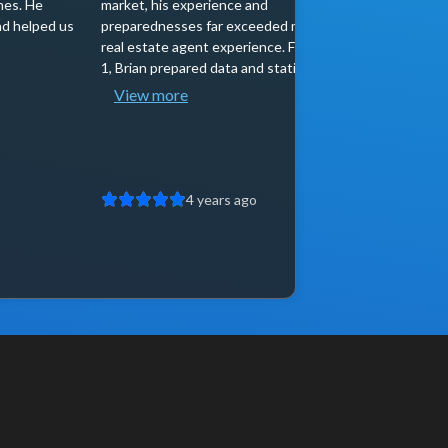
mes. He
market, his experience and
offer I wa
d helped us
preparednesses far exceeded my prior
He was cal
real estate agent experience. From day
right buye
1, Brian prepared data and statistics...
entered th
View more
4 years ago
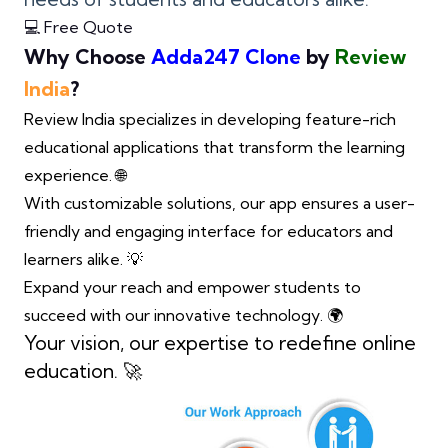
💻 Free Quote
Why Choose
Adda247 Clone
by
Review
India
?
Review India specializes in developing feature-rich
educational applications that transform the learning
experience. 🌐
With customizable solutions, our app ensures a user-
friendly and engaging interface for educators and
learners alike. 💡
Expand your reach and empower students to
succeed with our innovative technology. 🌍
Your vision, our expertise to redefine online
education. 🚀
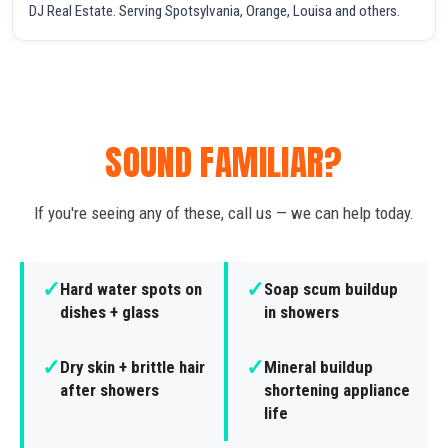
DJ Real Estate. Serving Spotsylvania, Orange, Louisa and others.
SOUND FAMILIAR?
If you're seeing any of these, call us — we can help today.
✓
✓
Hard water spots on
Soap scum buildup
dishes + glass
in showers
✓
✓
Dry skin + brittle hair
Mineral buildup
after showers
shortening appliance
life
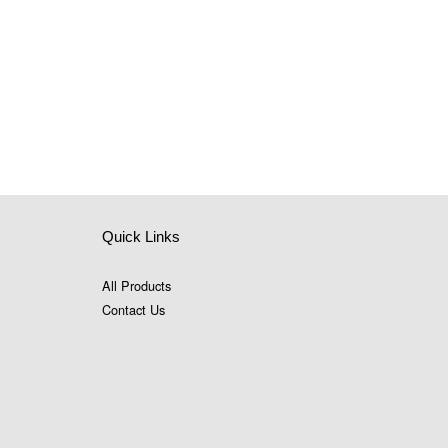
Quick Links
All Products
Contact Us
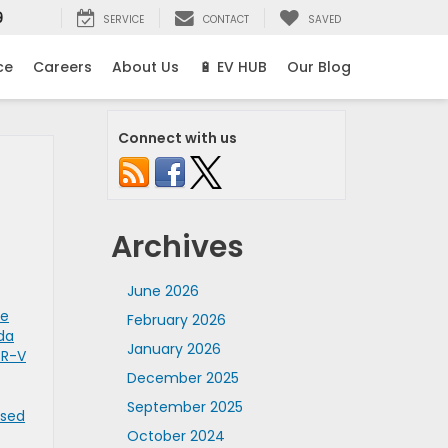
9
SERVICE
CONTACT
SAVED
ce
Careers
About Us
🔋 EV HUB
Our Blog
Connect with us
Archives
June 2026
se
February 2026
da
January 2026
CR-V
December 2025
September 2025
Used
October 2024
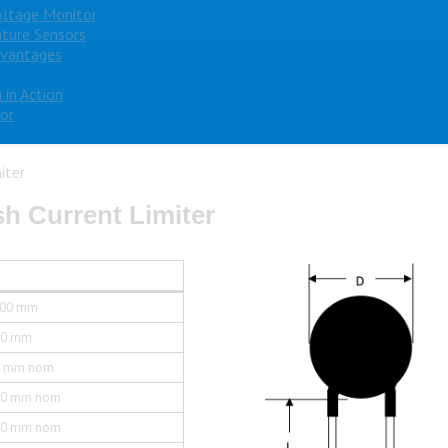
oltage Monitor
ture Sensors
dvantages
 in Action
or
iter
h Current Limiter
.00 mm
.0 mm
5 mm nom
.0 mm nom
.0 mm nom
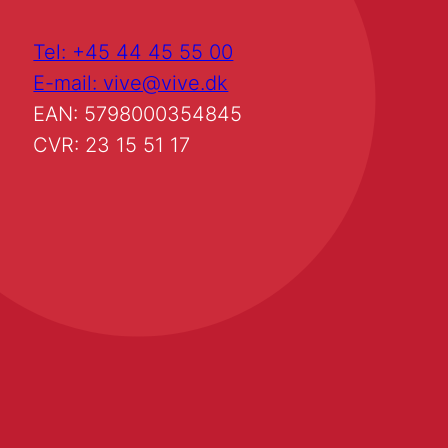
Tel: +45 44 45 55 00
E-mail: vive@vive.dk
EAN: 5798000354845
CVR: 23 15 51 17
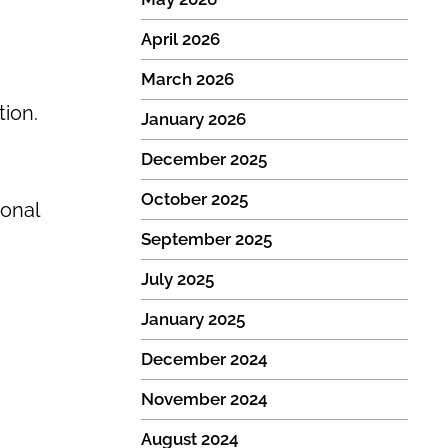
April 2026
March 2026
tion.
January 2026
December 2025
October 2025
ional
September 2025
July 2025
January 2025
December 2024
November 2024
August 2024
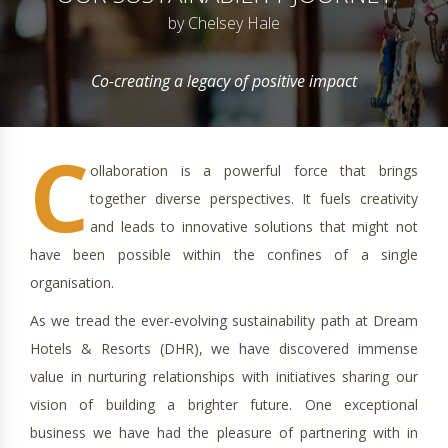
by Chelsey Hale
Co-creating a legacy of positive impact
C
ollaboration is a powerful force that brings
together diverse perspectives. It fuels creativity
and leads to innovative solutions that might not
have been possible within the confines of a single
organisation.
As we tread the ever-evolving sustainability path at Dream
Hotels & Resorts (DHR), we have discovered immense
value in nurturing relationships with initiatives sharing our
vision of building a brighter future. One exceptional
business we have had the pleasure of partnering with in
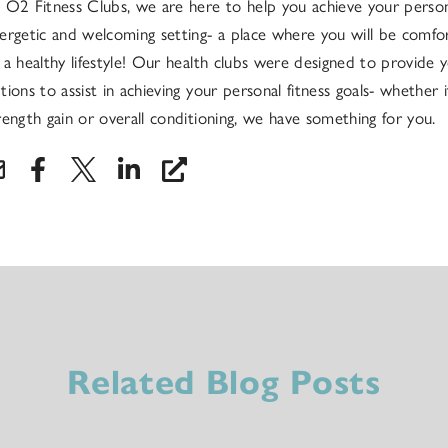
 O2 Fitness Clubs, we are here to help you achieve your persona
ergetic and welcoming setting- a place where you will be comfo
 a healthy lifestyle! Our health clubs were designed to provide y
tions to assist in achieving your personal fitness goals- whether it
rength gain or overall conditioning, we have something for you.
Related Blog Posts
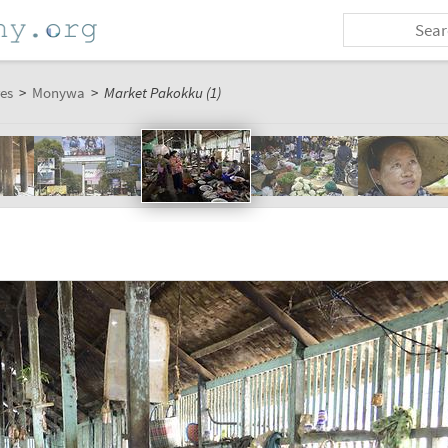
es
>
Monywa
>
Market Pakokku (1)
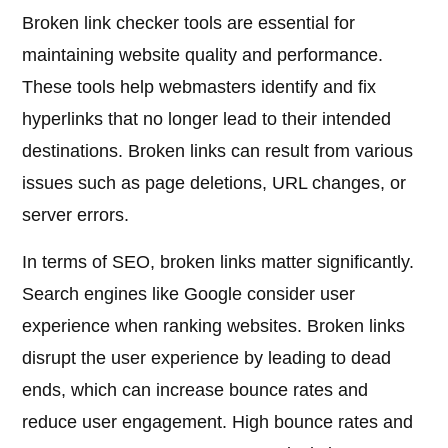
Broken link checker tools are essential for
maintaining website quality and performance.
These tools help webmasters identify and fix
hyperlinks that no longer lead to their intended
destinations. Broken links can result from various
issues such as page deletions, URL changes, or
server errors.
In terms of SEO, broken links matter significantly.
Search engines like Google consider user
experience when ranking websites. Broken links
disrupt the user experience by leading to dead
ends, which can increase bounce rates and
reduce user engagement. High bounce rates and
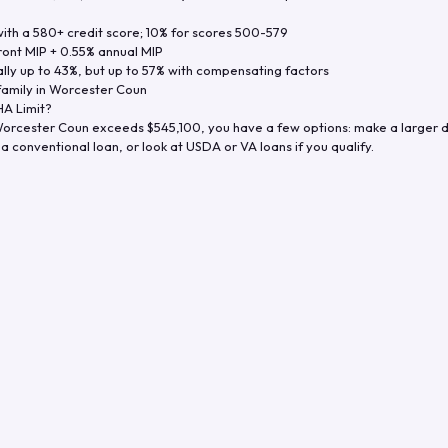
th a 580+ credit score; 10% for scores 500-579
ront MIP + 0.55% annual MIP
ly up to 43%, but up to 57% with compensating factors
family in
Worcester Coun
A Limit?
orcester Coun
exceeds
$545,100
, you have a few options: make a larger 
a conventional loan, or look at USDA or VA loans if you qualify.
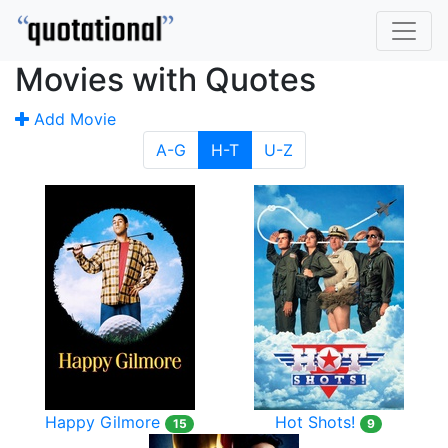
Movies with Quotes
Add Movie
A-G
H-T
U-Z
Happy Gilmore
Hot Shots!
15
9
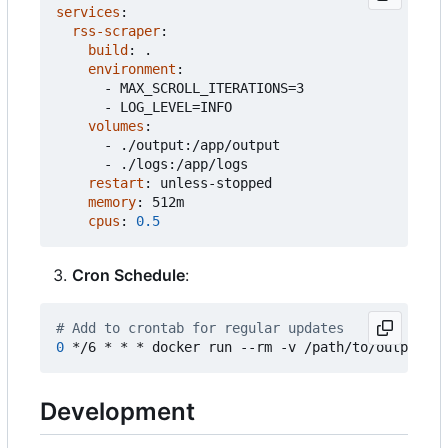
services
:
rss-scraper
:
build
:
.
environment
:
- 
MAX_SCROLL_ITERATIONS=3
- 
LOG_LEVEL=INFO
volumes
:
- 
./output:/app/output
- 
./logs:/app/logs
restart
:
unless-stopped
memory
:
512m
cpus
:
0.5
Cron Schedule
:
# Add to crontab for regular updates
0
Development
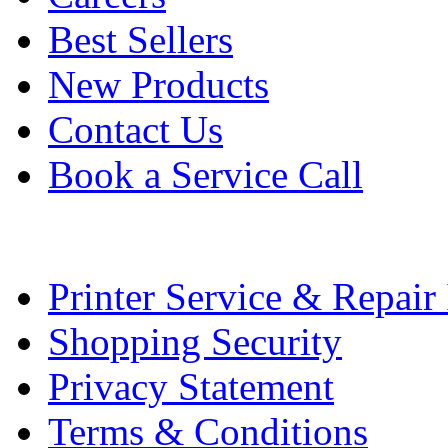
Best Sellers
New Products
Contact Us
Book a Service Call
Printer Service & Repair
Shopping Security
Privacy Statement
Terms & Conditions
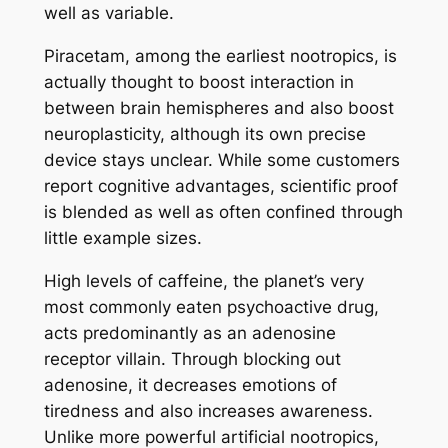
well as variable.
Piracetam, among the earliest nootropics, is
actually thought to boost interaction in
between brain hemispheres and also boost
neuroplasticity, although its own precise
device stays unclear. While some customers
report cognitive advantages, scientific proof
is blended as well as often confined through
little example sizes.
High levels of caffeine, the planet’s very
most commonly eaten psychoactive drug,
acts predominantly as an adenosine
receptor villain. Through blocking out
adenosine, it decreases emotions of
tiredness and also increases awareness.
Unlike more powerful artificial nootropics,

### Required action:
Using the listing above, pull out all lines that hold the word "nootropics".

### Exercise answer:
Piracetam, among the earliest nootropics, is
Unlike more powerful artificial nootropics,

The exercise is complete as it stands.